▶ QUESTÕES DE ESTUDO:
A. Atualize o trecho selecionado de "Crise do petróleo" até "de Petróleo (Opep)", inclusive, substituindo "choque do petróleo" por "primeiro choque do petróleo".
B. Responda com base no trecho selecionado:
(i) Em que ano foi inaugurada a Ponte Rio-Niterói?
(ii) Em que instituição leciona o historiador Pedro Henrique Pedreira Campos?
(iii) Qual usina hidrelétrica foi construída no âmbito do segundo Plano Nacional de Desenvolvimento?

▶ TRECHO SELECIONADO:
Foi nessa época que nasceu o primeiro Plano Nacional de Desenvolvimento (IPND).
O plano investiu principalmente na construção de estradas e obras de
infraestrutura, como por exemplo, a Ponte Rio-Niterói (começou em 1969 e foi
inaugurada em 1974) e a nunca terminada rodovia Transamazônica.
Crise do petróleo
Na crista do ciclo do crescimento, a economia brasileira tão dependente de
empréstimos estrangeiros, passou a enfrentar certa dificuldade quando uma forte
crise econômica abalou o cenário internacional: o choque do petróleo. Conflitos
entre países membros da Organização dos Países Exportadores de Petróleo (Opep)
derrubaram a oferta do insumo entre 1973 e 1974, fazendo os preços quase
quadruplicarem no período (o barril subiu de três dólares para11,60), afetando
países importadores como o Brasil.
“Com a crise internacional de 1973, temos uma quebra deste modelo econômico
baseado no alto endividamento externo e, com isso, a economia vai perdendo
força”, afirma o historiador Pedro Henrique Pedreira Campos, professor da
Universidade Federal Rural do Rio de Janeiro (UFRRJ). Como a estabilidade
econômica era um argumento essencial para a manutenção do governo militar, os
economistas que faziam parte do regime optaram por não abrir mão do modelo e
decidiram que o país deveria continuar crescendo a qualquer custo, mesmo que
continuasse se endividando cada vez mais.
Foi nesse contexto que surgiu o segundo Plano Nacional de Desenvolvimento (IIPND),
este ainda mais ousado que o primeiro, que investiu especialmente na criação e
expansão de empresas estatais. A Petrobras ganhou subsidiárias, a usina
hidrelétrica de Itaipu foi construída, mostrando o quanto a geração de energia
era uma bandeira importante naquele momento em que o Brasil ainda não tinha uma
matriz energética estabelecida e necessitava da importação desse bem.
Muller destaca que “os militares tinham planejamento a longo prazo” e que a
ideia inicial era de que o país ficasse independente da importação de energia e
começasse a gerar renda com a sua produção própria, essa renda seria utilizada
para saldar a dívida externa. O plano deles, entretanto, não contava com a
retração das maiores economias que, em determinado momento, chegaram para cobrar
a fatura. A crise se prolongou mais do que o Governo imaginava.

▶ MATERIAL:
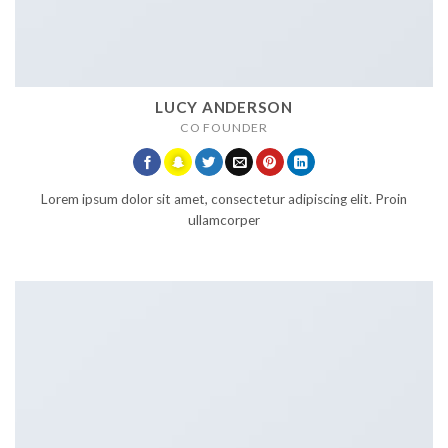
LUCY ANDERSON
CO FOUNDER
Lorem ipsum dolor sit amet, consectetur adipiscing elit. Proin
ullamcorper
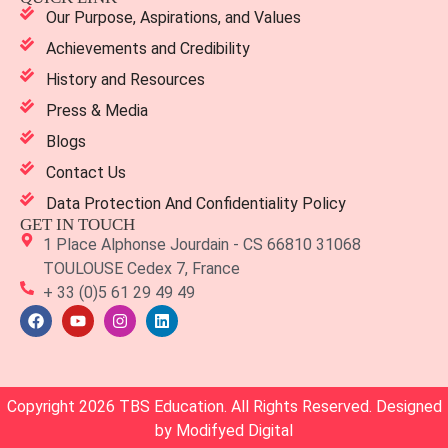
Our Purpose, Aspirations, and Values
Achievements and Credibility
History and Resources
Press & Media
Blogs
Contact Us
Data Protection And Confidentiality Policy
GET IN TOUCH
1 Place Alphonse Jourdain - CS 66810 31068
TOULOUSE Cedex 7, France
+ 33 (0)5 61 29 49 49
Copyright 2026 TBS Education. All Rights Reserved. Designed
by
Modifyed Digital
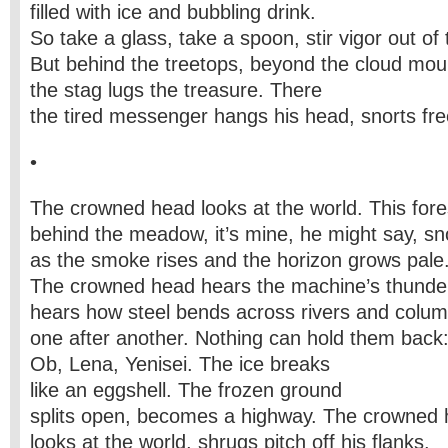
filled with ice and bubbling drink.
So take a glass, take a spoon, stir vigor out of
But behind the treetops, beyond the cloud mou
the stag lugs the treasure. There
the tired messenger hangs his head, snorts fre
•
The crowned head looks at the world. This fore
behind the meadow, it’s mine, he might say, sno
as the smoke rises and the horizon grows pale
The crowned head hears the machine’s thunde
hears how steel bends across rivers and colu
one after another. Nothing can hold them back
Ob, Lena, Yenisei. The ice breaks
like an eggshell. The frozen ground
splits open, becomes a highway. The crowned
looks at the world, shrugs pitch off his flanks.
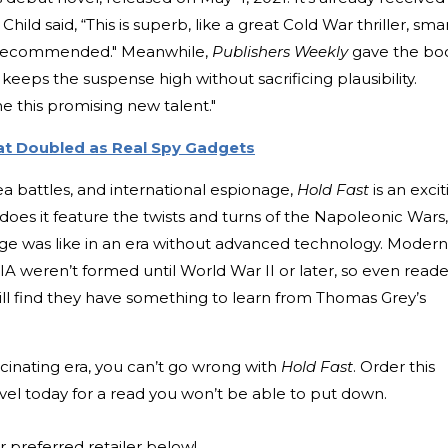
hild said, “This is superb, like a great Cold War thriller, smar
ly recommended." Meanwhile,
Publishers Weekly
gave the bo
 keeps the suspense high without sacrificing plausibility.
e this promising new talent."
at Doubled as Real Spy Gadgets
ea battles, and international espionage,
Hold Fast
is an excit
does it feature the twists and turns of the Napoleonic Wars,
ge was like in an era without advanced technology. Modern
IA weren’t formed until World War II or later, so even reade
ill find they have something to learn from Thomas Grey’s
ascinating era, you can’t go wrong with
Hold Fast
. Order this
ovel today for a read you won’t be able to put down.
r preferred retailer below!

▶ RESPOSTAS DO EXERCÍCIO:
A.
Crise do petróleo
Na crista do ciclo do crescimento, a economia brasileira tão dependente de
empréstimos estrangeiros, passou a enfrentar certa dificuldade quando uma forte
crise econômica abalou o cenário internacional: o primeiro choque do petróleo. Conflitos
entre países membros da Organização dos Países Exportadores de Petróleo (Opep)

B.
(i) Em 1974.
(ii) Na Universidade Federal Rural do Rio de Janeiro (UFRRJ).
(iii) A usina hidrelétrica de Itaipu.